Bush Seeks New Push to Curb N-Weapons
Bush Seeks New Push to Curb N-Weapons
President George W. Bush called on Wednesday for a renewed effort to halt the spread of atomic weapons by banning all sales of civilian nuclear enrichment and reprocessing technologies to countries that do not already possess them.
In a speech at Washington's National Defense University, Mr Bush said that nuclear countries should agree to provide fuel for civilian nuclear reactors "at reasonable cost" but only to those states that renounce enrichment and reprocessing. In addition, those states must accept more intrusive monitoring by the International Atomic Energy Agency.
The proposal would mark a fundamental change in the 36-year-old Nuclear Non-Proliferation Treaty, in which the US and other nuclear weapons states agreed to support civilian nuclear programmes, including the development of nuclear fuel, for countries that renounced nuclear weapons.
Under the NPT, signed by more than 180 countries, non-nuclear states must agree to safeguards to prevent diversion of nuclear materials for weapons use.
But Mr Bush charged on Wednesday that civilian enrichment and reprocessing of nuclear fuel had been a loophole exploited by countries such as Iran and North Korea.
Shutting off access to civilian enrichment and reprocessing technologies, he said, would "prevent new states from developing the means to produce fissile material for nuclear bombs".
"Proliferators must not be allowed to cynically manipulate the NPT to acquire the material and infrastructure necessary for manufacturing illegal weapons," he said.
The president also urged the UN Security Council to pass a controversial resolution that would criminalise proliferation activities and strengthen controls of exports of sensitive technologies, and called for expanded co-operation to shut down proliferation networks.
The new proposals come in response to the discovery of a vast clandestine network led by Abdul Qadeer Khan, the Pakistani nuclear scientist, which provided enrichment technologies for weapons programmes to Libya, Iran and North Korea.
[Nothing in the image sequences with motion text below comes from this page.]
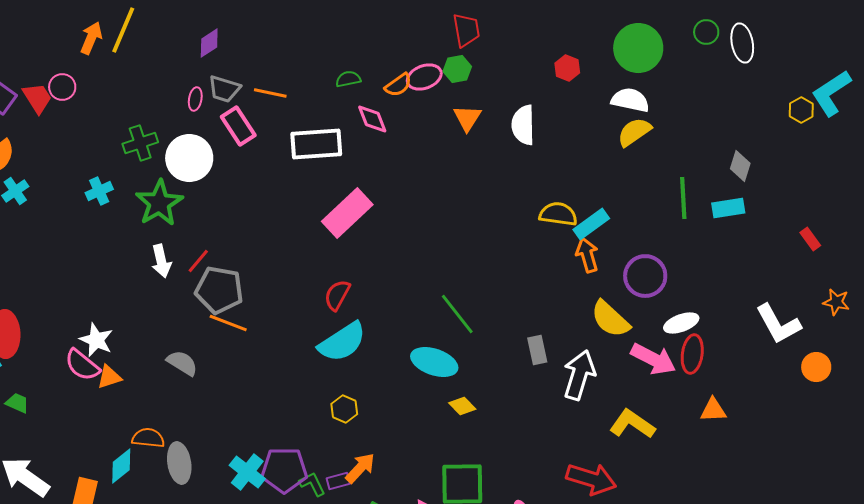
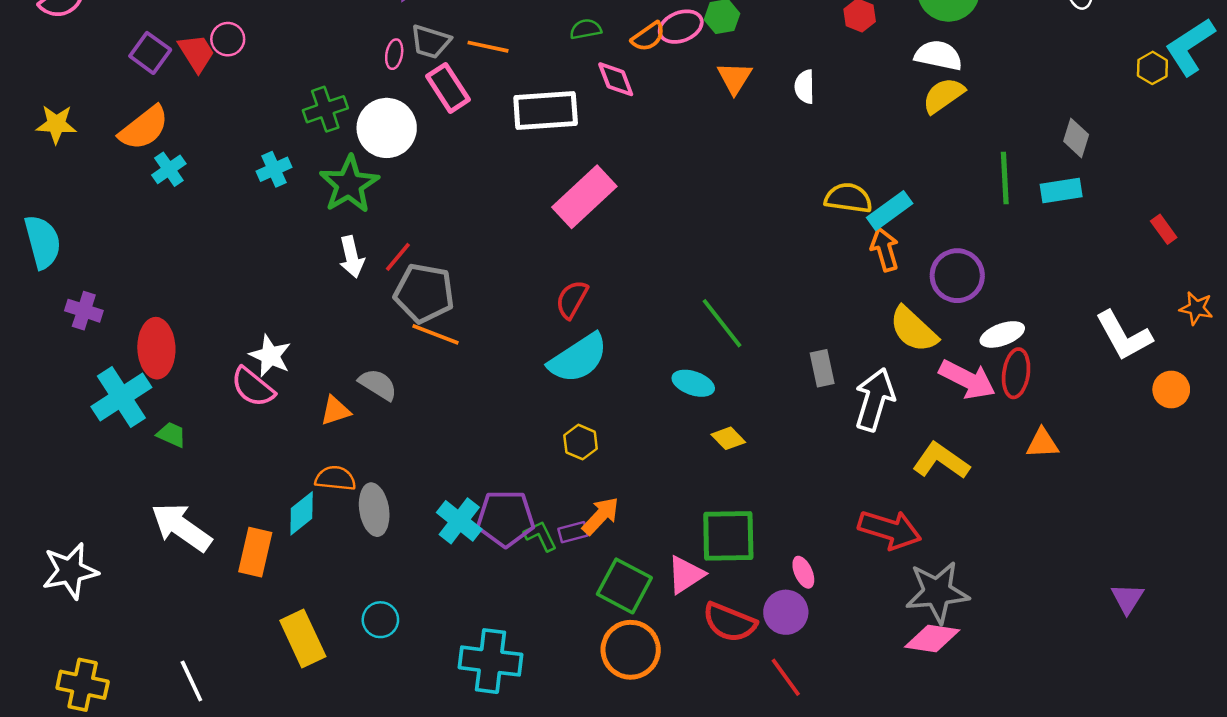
white semicircle: (523, 125) -> (805, 87), size x0.7
cyan ellipse: (434, 362) -> (693, 383), size x0.7
orange triangle: (109, 377) -> (335, 411), moved

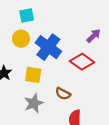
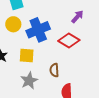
blue cross: (48, 47) -> (38, 30), turned 35
brown semicircle: (63, 94) -> (54, 70), turned 64

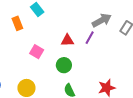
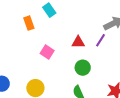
green circle: (64, 65) -> (83, 68), moved

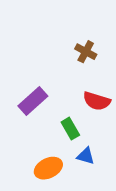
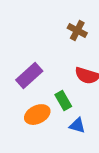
orange ellipse: (48, 168) -> (37, 115), moved

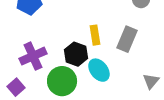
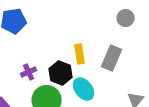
purple cross: (33, 56) -> (29, 72), moved, size x0.6

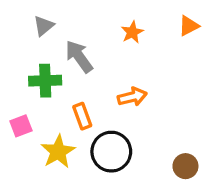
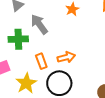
orange arrow: (132, 97) -> (66, 57), moved

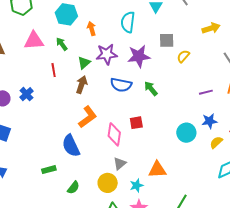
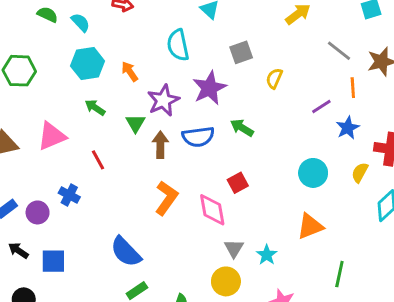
pink triangle: (34, 41) -> (52, 136), moved
yellow semicircle: (183, 56) -> (274, 78), moved
red line: (54, 70) -> (98, 160), moved
brown arrow: (82, 85) -> (160, 145), moved
blue star: (209, 121) -> (348, 128), moved
blue semicircle: (71, 146) -> (126, 252), moved
orange triangle: (157, 170) -> (310, 226), moved
cyan star: (137, 185) -> (267, 255), moved

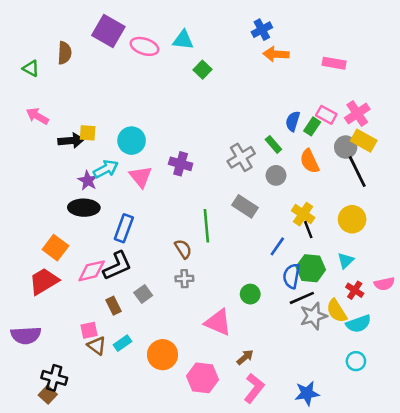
Mr Bush said on Wednesday that he had been assured by General Pervez Musharraf, Pakistan's leader, "that his country will never again be a source of proliferation".
The Bush administration is hoping to make the changes through agreement in the 40-nation Nuclear Suppliers Group of advanced countries rather than seeking a formal amendment to the NPT. Robert Einhorn of the Center for Strategic and International Studies said the effort would require "sustained diplomatic heavy lifting" and a readiness by the US to "adjust its own position to meet the requirements of others, something it has often been reluctant to do in the counter-proliferation area".
Mr Bush's proposal differs significantly from a scheme proposed last October by Mohamed ElBaradei, the IAEA director-general, which called for all reprocessing and enrichment to be brought under multinational control. That could potentially have restricted existing weapons states, including the US, from developing additional nuclear weapons.
The US is facing criticism over its plans to expand its own nuclear arsenal by developing smaller weapons that could penetrate underground targets.